→ **Action item**:
Could you write out the data verbatim, from its first line up to and including the line that contains "greeting, birthday party, 21st"?

→ **Information**:

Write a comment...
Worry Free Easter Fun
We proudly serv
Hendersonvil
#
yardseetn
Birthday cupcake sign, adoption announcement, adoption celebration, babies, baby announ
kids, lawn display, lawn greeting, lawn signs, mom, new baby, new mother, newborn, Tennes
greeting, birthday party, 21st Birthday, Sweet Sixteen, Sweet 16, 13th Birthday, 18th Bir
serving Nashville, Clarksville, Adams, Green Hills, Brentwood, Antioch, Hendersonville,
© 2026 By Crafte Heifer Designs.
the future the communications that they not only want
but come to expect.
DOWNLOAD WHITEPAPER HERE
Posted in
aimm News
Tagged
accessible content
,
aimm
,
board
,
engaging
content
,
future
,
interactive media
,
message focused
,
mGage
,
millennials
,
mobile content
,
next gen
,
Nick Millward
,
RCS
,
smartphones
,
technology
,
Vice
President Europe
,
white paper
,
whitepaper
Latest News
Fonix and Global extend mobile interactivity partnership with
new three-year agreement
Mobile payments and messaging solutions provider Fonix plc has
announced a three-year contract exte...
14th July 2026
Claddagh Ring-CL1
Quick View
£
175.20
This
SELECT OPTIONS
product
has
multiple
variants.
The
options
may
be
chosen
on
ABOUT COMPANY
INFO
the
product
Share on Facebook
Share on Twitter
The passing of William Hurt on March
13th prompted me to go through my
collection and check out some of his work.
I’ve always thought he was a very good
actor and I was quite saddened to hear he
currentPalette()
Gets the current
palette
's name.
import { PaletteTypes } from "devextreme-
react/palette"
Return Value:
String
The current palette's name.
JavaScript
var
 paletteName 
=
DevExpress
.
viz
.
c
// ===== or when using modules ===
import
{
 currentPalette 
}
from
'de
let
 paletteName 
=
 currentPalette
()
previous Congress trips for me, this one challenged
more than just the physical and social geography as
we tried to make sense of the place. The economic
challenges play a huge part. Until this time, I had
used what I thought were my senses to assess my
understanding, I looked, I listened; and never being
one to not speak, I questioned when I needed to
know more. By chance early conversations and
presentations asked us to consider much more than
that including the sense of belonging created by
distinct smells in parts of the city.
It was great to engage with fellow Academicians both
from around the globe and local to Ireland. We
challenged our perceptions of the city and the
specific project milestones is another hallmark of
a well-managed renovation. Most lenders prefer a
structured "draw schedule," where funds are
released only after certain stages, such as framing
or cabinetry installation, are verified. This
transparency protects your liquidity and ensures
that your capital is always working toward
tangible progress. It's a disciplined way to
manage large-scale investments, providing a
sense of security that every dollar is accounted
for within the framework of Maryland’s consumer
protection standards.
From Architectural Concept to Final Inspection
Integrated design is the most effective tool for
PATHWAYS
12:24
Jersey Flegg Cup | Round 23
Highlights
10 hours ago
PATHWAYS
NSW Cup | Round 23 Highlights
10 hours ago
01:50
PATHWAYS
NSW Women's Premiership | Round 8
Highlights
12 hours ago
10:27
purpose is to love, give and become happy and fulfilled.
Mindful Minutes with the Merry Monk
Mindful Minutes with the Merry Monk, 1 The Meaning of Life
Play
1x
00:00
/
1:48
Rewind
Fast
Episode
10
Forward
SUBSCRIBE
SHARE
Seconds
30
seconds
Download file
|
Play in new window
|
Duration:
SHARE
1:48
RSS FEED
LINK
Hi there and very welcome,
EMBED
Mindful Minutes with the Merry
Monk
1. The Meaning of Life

→ **Reply to the exercise**:
Write a comment...
Worry Free Easter Fun
We proudly serv
Hendersonvil
#
yardseetn
Birthday cupcake sign, adoption announcement, adoption celebration, babies, baby announ
kids, lawn display, lawn greeting, lawn signs, mom, new baby, new mother, newborn, Tennes
greeting, birthday party, 21st Birthday, Sweet Sixteen, Sweet 16, 13th Birthday, 18th Bir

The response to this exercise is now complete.